OR, Maybe better titled: A typical conversation with Joe, “Show me the money,” Biden.

Interview begins: First question from a child — “Mr. President, what’s the last country that you last visited? Joe replies, Uhm, let’s see, uh, Delaware?” The child responds, “Delaware is not a country it is a state.” Joe replies, Really, come on miss”.

Next question: From a reporter — ” Mr. President, who is the President of the United States?” Joe stammers and stutters, “uh, let me see, snapping his fingers, that black lady, uhm, Kawamdoo Jean Horris? ” The reporter responds,” Do you mean Kamala Harris?” Joe replies, ” No, that black, Jungle Bunny looking gal, always talking from the podium.” Reporter replies, “ Do you mean Karine JeanPierre?” Joe says,”Yes, that’s the one, now we are getting somewhere.” Reporter quips, “Mister president, do you realize you just made a horrible racial comment?” Joe replies, “Come on man, everyone should own a strong backed negro or two.” The reporter clears her throat and sits down.

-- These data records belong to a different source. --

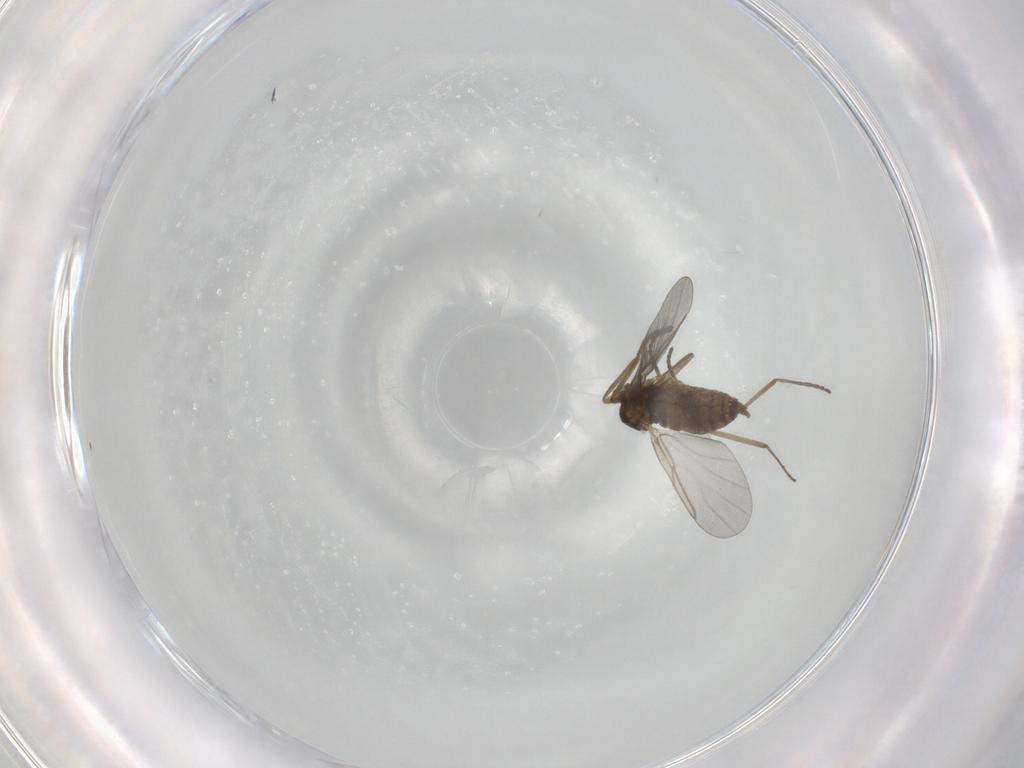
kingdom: Animalia
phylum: Arthropoda
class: Insecta
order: Diptera
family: Cecidomyiidae
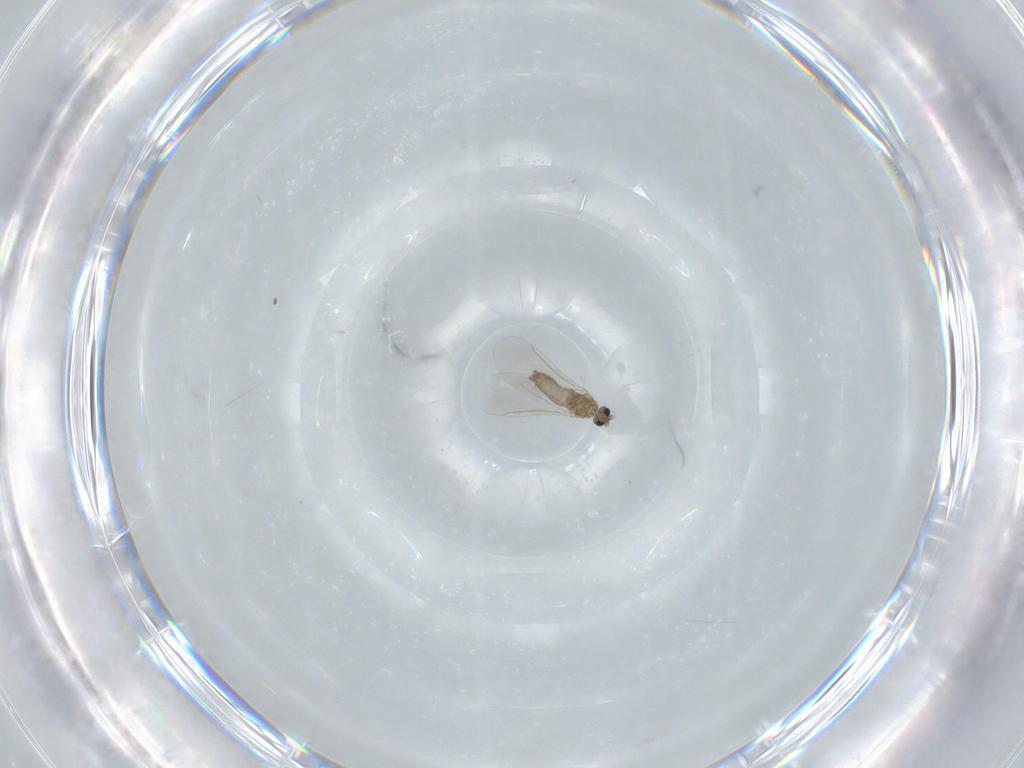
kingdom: Animalia
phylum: Arthropoda
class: Insecta
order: Diptera
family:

Next question: A six year old child asks, as her mother is holding her — “Mr. President, do you have any grandchildren?” Joe replies, “If you let me smell your fingers, I will answer you.” The “yellow dog” democrat regressive mother chuckles and says, “You’re so funny, Mr. President.” Joe says, “I’m not kidding, you dog faced pony woman, come here, give me your childs’ fingers!” The lady exits the crowd with her child. Joe says, “No more questions, I’m tired and want an ice cream cone.” Frankie The Earthman.